Welkom allemaal bij deze bijzondere viering. Bijzonder omdat het onze laatste viering is in deze Doopsgezinde Kerk en bijzonder omdat deze viering een herhaling zal zijn van het Kerkasiel gehouden in de Open Hof Kerk in Kampen van 1 mei j.l. Fijn dat jullie gekomen zijn en speciaal welkom de mensen die hier vandaag voor het eerst zijn.

15 jaren hebben wij van deze Doopsgezinde Kerk gebruik mogen maken. Het was ons eerste kerkgebouw nadat we in heel veel verschillende locaties onze vieringen hadden beleefd. Het is een warme omhulling geweest en we hebben veel gastvrijheid ontvangen. We danken de leden van de Doopsgezinde Gemeente hiervoor en wensen hen bemoediging nu hun kerkgebouw zal sluiten.

Vele vieringen van Hoop, Bemoediging, Liefde, Afscheid en Troost hebben we hier met elkaar gedeeld. Vele Koorrepetities, Basisvergaderingen en Groene Hoed bijeenkomsten. We zullen deze vertrouwde omgeving missen.
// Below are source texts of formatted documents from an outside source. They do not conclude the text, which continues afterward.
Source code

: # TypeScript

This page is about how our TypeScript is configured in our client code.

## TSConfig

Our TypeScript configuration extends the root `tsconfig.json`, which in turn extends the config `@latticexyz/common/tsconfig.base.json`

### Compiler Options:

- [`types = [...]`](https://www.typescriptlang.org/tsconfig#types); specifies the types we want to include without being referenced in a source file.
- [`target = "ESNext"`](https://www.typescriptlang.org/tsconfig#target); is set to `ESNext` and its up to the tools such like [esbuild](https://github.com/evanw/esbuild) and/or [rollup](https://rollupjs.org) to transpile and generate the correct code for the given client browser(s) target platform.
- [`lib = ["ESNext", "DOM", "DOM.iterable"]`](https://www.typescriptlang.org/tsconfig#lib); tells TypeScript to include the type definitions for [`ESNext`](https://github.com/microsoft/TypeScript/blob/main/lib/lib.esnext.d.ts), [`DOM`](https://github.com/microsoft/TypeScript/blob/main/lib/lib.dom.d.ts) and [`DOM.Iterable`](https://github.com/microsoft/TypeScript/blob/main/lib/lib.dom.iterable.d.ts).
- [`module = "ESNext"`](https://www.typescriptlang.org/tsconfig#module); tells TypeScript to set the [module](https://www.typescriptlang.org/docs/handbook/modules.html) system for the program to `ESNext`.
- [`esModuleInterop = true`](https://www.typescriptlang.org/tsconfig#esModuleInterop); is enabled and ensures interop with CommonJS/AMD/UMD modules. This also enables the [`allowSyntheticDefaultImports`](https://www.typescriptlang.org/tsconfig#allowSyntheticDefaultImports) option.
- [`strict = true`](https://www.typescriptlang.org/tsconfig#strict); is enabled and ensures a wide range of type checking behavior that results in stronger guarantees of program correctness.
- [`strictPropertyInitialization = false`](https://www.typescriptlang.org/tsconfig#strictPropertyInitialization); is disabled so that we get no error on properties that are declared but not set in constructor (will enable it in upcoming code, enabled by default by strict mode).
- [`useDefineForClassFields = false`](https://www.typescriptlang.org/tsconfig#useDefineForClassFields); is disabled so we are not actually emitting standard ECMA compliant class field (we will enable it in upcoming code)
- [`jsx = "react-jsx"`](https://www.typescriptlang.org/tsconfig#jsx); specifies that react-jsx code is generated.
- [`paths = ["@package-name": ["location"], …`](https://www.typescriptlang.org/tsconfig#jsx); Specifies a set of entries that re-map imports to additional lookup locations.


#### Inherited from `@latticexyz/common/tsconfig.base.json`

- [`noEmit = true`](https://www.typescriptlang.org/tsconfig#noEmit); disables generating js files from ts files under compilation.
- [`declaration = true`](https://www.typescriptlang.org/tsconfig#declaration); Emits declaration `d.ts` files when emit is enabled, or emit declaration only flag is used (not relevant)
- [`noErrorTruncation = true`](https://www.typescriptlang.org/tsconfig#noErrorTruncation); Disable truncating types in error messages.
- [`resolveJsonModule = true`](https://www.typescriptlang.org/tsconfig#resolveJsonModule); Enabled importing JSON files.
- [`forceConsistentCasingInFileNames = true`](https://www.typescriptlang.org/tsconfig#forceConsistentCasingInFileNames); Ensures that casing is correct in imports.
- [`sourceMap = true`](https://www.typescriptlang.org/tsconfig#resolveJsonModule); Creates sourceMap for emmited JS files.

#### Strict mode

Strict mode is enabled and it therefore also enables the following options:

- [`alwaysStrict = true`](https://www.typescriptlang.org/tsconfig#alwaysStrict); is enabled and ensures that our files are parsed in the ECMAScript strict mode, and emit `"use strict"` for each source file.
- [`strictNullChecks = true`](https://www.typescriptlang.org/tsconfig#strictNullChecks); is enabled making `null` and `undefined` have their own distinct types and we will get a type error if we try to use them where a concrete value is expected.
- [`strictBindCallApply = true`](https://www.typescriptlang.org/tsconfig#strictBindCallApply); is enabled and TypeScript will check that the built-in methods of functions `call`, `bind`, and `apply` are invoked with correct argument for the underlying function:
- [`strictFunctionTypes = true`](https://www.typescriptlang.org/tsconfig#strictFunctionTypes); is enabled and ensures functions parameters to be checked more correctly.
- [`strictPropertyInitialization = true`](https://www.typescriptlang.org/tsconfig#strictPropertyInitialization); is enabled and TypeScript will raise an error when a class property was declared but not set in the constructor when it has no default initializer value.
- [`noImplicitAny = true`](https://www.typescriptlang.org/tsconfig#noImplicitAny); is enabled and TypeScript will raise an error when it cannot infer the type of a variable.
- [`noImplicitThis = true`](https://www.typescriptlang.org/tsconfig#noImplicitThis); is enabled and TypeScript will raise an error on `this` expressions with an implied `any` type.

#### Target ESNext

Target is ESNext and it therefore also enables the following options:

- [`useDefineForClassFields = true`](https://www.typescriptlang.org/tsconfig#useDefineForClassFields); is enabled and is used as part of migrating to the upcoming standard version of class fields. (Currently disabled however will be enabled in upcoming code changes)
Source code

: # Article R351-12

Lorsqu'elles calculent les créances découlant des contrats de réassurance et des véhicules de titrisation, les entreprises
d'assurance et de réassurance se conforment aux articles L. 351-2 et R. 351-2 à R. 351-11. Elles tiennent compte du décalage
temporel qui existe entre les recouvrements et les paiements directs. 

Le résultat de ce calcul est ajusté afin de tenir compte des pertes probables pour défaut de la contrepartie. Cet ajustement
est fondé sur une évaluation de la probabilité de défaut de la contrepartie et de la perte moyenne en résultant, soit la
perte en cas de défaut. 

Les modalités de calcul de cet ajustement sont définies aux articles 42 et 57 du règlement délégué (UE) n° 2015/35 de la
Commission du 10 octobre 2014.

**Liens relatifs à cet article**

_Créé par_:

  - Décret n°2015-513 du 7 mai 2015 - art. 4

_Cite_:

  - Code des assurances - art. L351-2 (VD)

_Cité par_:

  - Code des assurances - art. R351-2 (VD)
We gaan echter met volle moed en enthousiasme verder met onze bijeenkomsten in de ons welbekende Regentessekerk.

De DEUR van de Doopsgezinde Kerk stond OPEN,
De DEUR van de Regentessekerk gaat nu voor ons OPEN,
En de DEUR van het Kerkasiel te Kampen STAAT DAG EN NACHT OPEN !

Zingen: Dit is een huis

Zomaar een dak

Zomaar een dak, niet zomaar een dak
Vijftien jaar vieren en vergadering in de Doopsgezinde Vermaning
Doopsgezinde Vermaning Apeldoorn

Je was, vijftien jaar lang, boven onze hoofden,
‘zomaar een dak’, én niet zomaar een dak.
Een ruimte om zo in te richten dat het ons paste,
met stoelen in een kring,
een kring waarin iedereen gelijk is, en niemand de baas
met elkaar verbonden en met zicht op elkaar.
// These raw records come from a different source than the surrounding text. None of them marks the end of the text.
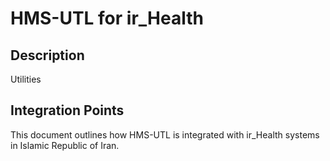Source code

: # HMS-UTL for ir_Health

## Description

Utilities

## Integration Points

This document outlines how HMS-UTL is integrated with ir_Health systems in Islamic Republic of Iran.

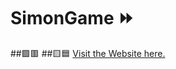 # SimonGame ⏩
##🟩🟥
##🟨🟦
<a href = "https://mahiprasad.github.io/SimonGame/"> Visit the Website here. </a>
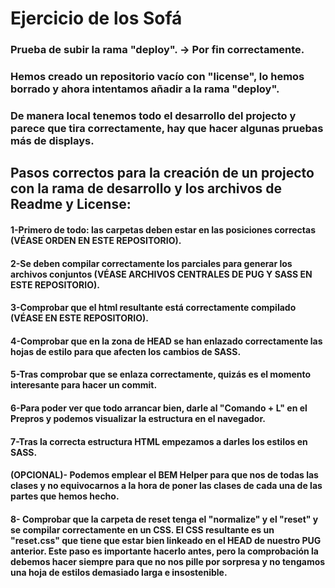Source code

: # Ejercicio de los Sofá
### Prueba de subir la rama "deploy". -> Por fin correctamente.
### Hemos creado un repositorio vacío con "license", lo hemos borrado y ahora intentamos añadir a la rama "deploy".
### De manera local tenemos todo el desarrollo del projecto y parece que tira correctamente, hay que hacer algunas pruebas más de displays.


## Pasos correctos para la creación de un projecto con la rama de desarrollo y los archivos de Readme y License:
#### 1-Primero de todo: las carpetas deben estar en las posiciones correctas (VÉASE ORDEN EN ESTE REPOSITORIO).
#### 2-Se deben compilar correctamente los parciales para generar los archivos conjuntos (VÉASE ARCHIVOS CENTRALES DE PUG Y SASS EN ESTE REPOSITORIO).
#### 3-Comprobar que el html resultante está correctamente compilado (VÉASE EN ESTE REPOSITORIO).
#### 4-Comprobar que en la zona de HEAD se han enlazado correctamente las hojas de estilo para que afecten los cambios de SASS. 
#### 5-Tras comprobar que se enlaza correctamente, quizás es el momento interesante para hacer un commit.
#### 6-Para poder ver que todo arrancar bien, darle al "Comando + L" en el Prepros y podemos visualizar la estructura en el navegador.
#### 7-Tras la correcta estructura HTML empezamos a darles los estilos en SASS.
#### (OPCIONAL)- Podemos emplear el BEM Helper para que nos de todas las clases y no equivocarnos a la hora de poner las clases de cada una de las partes que hemos hecho.
#### 8- Comprobar que la carpeta de reset tenga el "normalize" y el "reset" y se compilar correctamente en un CSS. El CSS resultante es un "reset.css" que tiene que estar bien linkeado en el HEAD de nuestro PUG anterior. Este paso es importante hacerlo antes, pero la comprobación la debemos hacer siempre para que no nos pille por sorpresa y no tengamos una hoja de estilos demasiado larga e insostenible.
Je was een ruimte om te vieren,
zo’n 150 keer, voorbereid door velen,
waarin we het woord namen,
versterkt door Joop,
en naar woorden luisterden.
Waar we inzichten, ervaringen, dromen deelden
en soms brood en wijn.
Je was een ruimte waar het licht kon stromen.

Je was een ruimte om te zingen,
door ons koor, en met z’n allen,
geleid door Wim, begeleid door onze pianisten
met elkaar, uit volle borst en meerstemmig
of aarzelend op zoek naar de juiste toon.
van ’licht dat ons aanstoot’
tot ‘als alles donker is, ontsteek dan een lichtend vuur’.

Je was een plek voor onze basisvergaderingen
bijeengepakt in een te kleine Mennozaal
of op 2 meter afstand in de grote kerkzaal
en van alles er tussen in.
Waar we zochten naar antwoorden
op de grote vragen van onze tijd.
Naar vrede, in een wereld vol geweld en oorlog
naar mensenrechten, waar onderdrukking heerst
naar licht en liefde, naar hoop en goede moed
naar verbondenheid waar verdeeldheid is.

Je was een gebouw waar we niet samen konden komen
in de tijd van corona, afstand en quarantaine
en waar toch van alles groeide en bloeide
van online-vieringen en vergaderen
tot kniepertjes in een papieren zakje, thuisbezorgd.

Je was een ruimte waar we afscheid namen
van wie uit ons midden wegvielen in deze vijftien jaar
waar we een kaars ontstaken als iemand er voor het eerst niet bij was
waar we elkaar jaar opnieuw de namen bleven noemen
van iedereen uit onze basisgemeente
die sinds het begint tot nu zijn overleden.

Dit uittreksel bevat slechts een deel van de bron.